**Task to complete:** Put the lines from the start of the rows through the line containing "Siglato un secondo accordo tra la CEB e il" into a Markdown table with the columns "Line No." and "Line Text", numbering each line and omitting blank lines. Leave the pictures out of the table.

**Material for the task:**
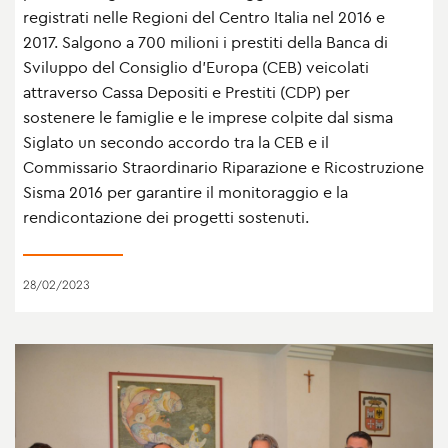
registrati nelle Regioni del Centro Italia nel 2016 e
2017. Salgono a 700 milioni i prestiti della Banca di
Sviluppo del Consiglio d’Europa (CEB) veicolati
attraverso Cassa Depositi e Prestiti (CDP) per
sostenere le famiglie e le imprese colpite dal sisma
Siglato un secondo accordo tra la CEB e il
Commissario Straordinario Riparazione e Ricostruzione
Sisma 2016 per garantire il monitoraggio e la
rendicontazione dei progetti sostenuti.
28/02/2023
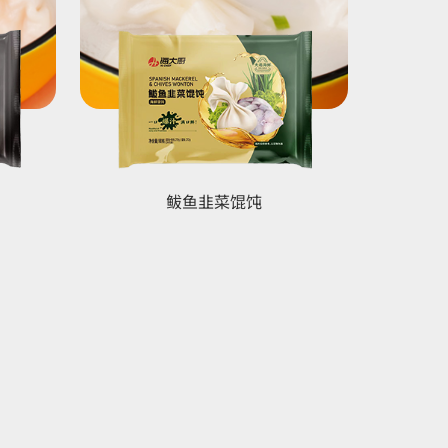
鲅鱼韭菜馄饨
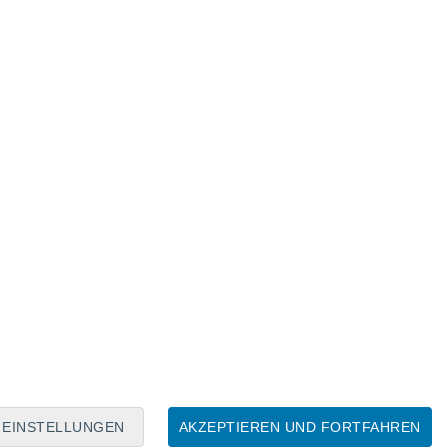
Mondkalender
Mo
Di
Mi
Do
Fr
Sa
So
7
8
9
10
11
12
13
14
15
16
17
18
19
20
EINSTELLUNGEN
AKZEPTIEREN UND FORTFAHREN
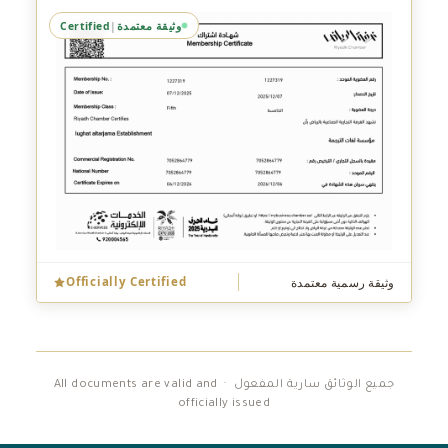
وثيقة معتمدة
Certified
|
وثيقة رسمية معتمدة
Officially Certified
جميع الوثائق سارية المفعول · All documents are valid and
officially issued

**The completed task:**
| Line No. | Line Text |
|---|---|
| 1 | registrati nelle Regioni del Centro Italia nel 2016 e |
| 2 | 2017. Salgono a 700 milioni i prestiti della Banca di |
| 3 | Sviluppo del Consiglio d’Europa (CEB) veicolati |
| 4 | attraverso Cassa Depositi e Prestiti (CDP) per |
| 5 | sostenere le famiglie e le imprese colpite dal sisma |
| 6 | Siglato un secondo accordo tra la CEB e il |